Таким образом Феликс попал в дом к Паскалополу. Ожидая его в кабинете, он услышал сладкие и печальные звуки флейты. Он вспомнил разговоры о том, что помещик играет на этом инструменте. До Феликса доносилась классическая мелодия в темпе менуэта, совсем безыскусственная и поэтому еще более характерная. Произведение это, по-видимому, было написано Моцартом или кем-нибудь из его современников и взято из сборника для любителей. В мелодии чувствовалась какая-то усталость, порой она грациозно затухала, приостанавливалась и повторялась снова. Песенка внезапно оборвалась на высокой ноте: по-видимому, доложили о приходе Феликса. Появился Паскалопол, одетый в тяжелое кимоно из голубого шелка, расшитое драконами. Флейта в его руке казалась скипетром из эбенового дерева. Вид у него был весьма внушительный.
Помещик поговорил о том о сем, но чувствовалось, что он хочет незаметно, без громких слов перейти к какой-то другой теме. В конце концов он заявил, что путешествие было необходимо Отилии, поскольку за последние месяцы в ее умонастроении стали замечаться угрожающие признаки. Оно укрепило ее дух и веру в жизнь. Даже он, Феликс, должен быть доволен этим обстоятельством, вернувшим ему как бы заново родившуюся подругу. Впрочем, он тоже рано или поздно поедет учиться в Париж. Отилия предусмотрительно успела на месте выяснить все возможности и вернулась с весьма полезными сведениями, о которых «она или уже сообщила вам, или еще сообщит». Единственное, что беспокоило Паскалопола, это то, что поездка Отилии в Париж с чужим ей человеком может вновь навлечь на нее нарекания со стороны людей, не знающих истинного положения вещей. Паскалопол высказал все это довольно рассеянно, скороговоркой, с та-* ким видом, будто не придавал никакого значения тому, что говорил, заглядывая в дырочки флейты и беря на пробу то ту, то другую ноту. Неожиданно он повернулся к Феликсу, решительно взял его за руки и не отпускал до тех пор, пока не закончил своей маленькой речи, произнесенной отеческим тоном:
— Домнул Феликс, Отилия ничего не поручала мне и не знает, о чем мы здесь разговариваем. Однако мне известно, что она питает к вам большую симпатию. Скромность не позволяет мне остановиться на природе этой симпатии. Девушка может пренебрегать добрым мнением женщины, но она должна сохранять его в глазах мужчин. Так вот, даю вам честное слово, что я держал себя с Отилией в Париже, как отец. Она жила все время в пансионе, куда я приходил к ней, но и эти визиты были связаны с большими затруднениями, поскольку начальница, ревниво заботясь о добром имени заведения, контролировала каждый шаг пансионерок. (Это был пансион для девушек.) Поэтому мне кажется, что вы, зная положение вещей, не должны обвинять ее в том, что она поехала со мной. Здесь она задыхалась. К чему я все это говорю? Отилию, признаюсь вам откровенно, я люблю и, быть может, не отступил бы даже перед безрассудной попыткой предложить ей руку.

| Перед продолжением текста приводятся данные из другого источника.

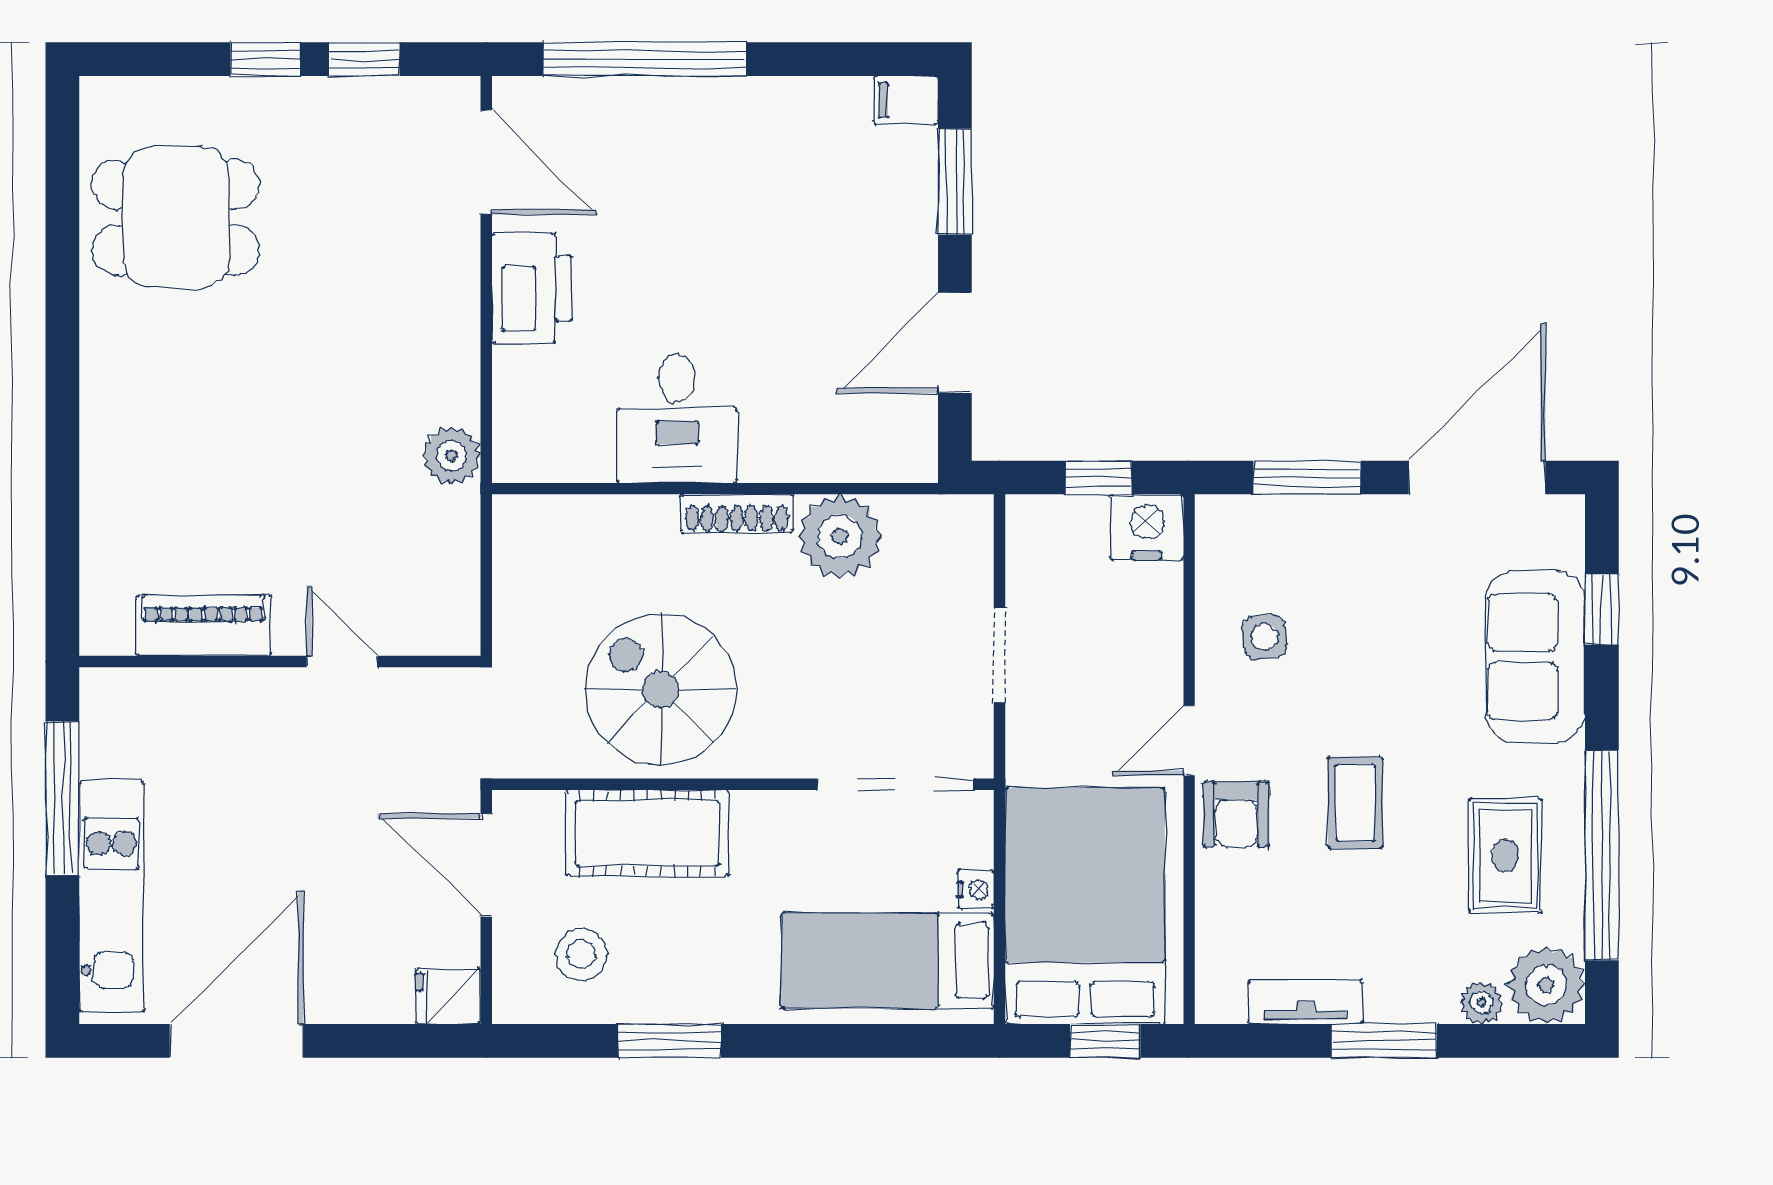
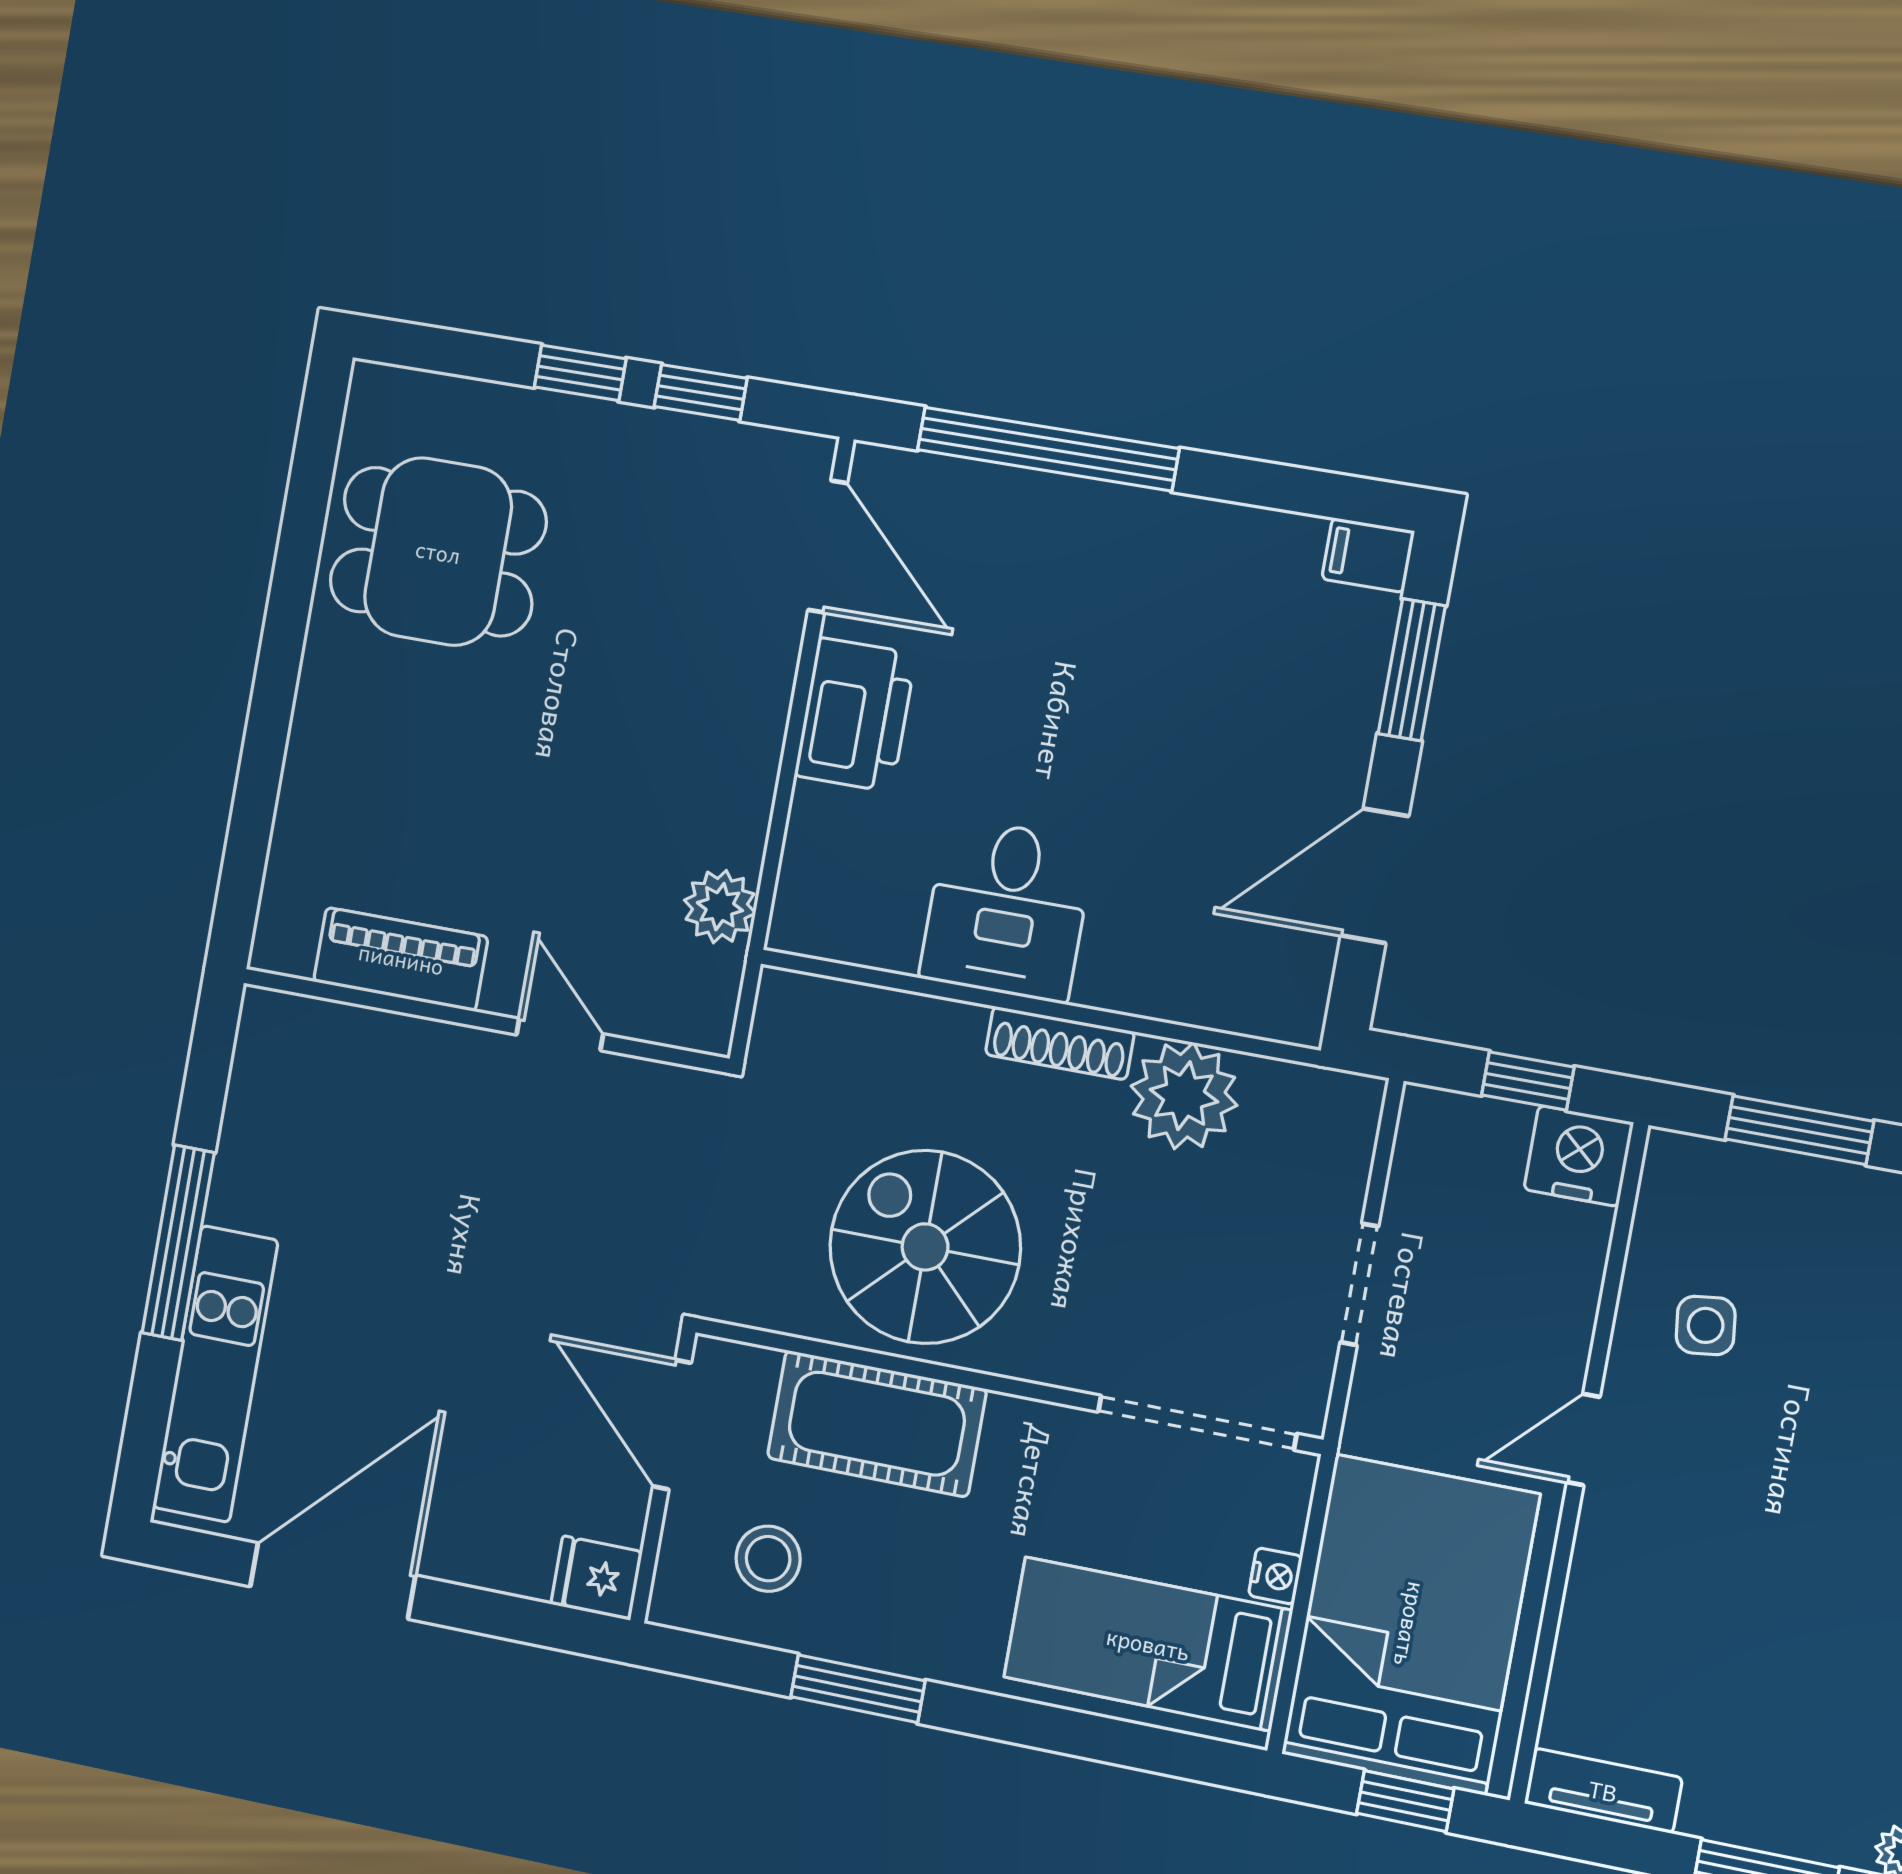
piano: (203, 626) -> (401, 959), moved
wall: (280, 662) -> (485, 1021), moved
door: (342, 662) -> (560, 1034), moved
coffee table: (1355, 803) -> (1785, 1561), removed
armchair: (1236, 814) -> (1627, 1546), removed
tv unit: (1305, 1002) -> (1603, 1791), moved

Но я помню о своем возрасте и делаю все возможное, чтобы быть достойным ее. Я борюсь, используя в качестве оружия доброту, удовлетворяя все капризы юности, вы же боретесь оружием молодости. Сознаю, что ваше оружие более надежно. Я — противник (если можно меня так назвать) лояльный. Может быть, Отилия любит вас или кого-нибудь другого! Я бы предпочел, чтобы это были вы. Моя честь повелевает мне не допустить распространения клеветы против нее. Отилия девушка умная, и я был бы горд, если бы имел дочь, похожую на нее. Если вы хотите быть ее счастливым спутником (ибо счастье, на мой взгляд, может дать только брак), то заявляю вам: Отилию нужно уважать. И вы обязаны сказать об этом другим.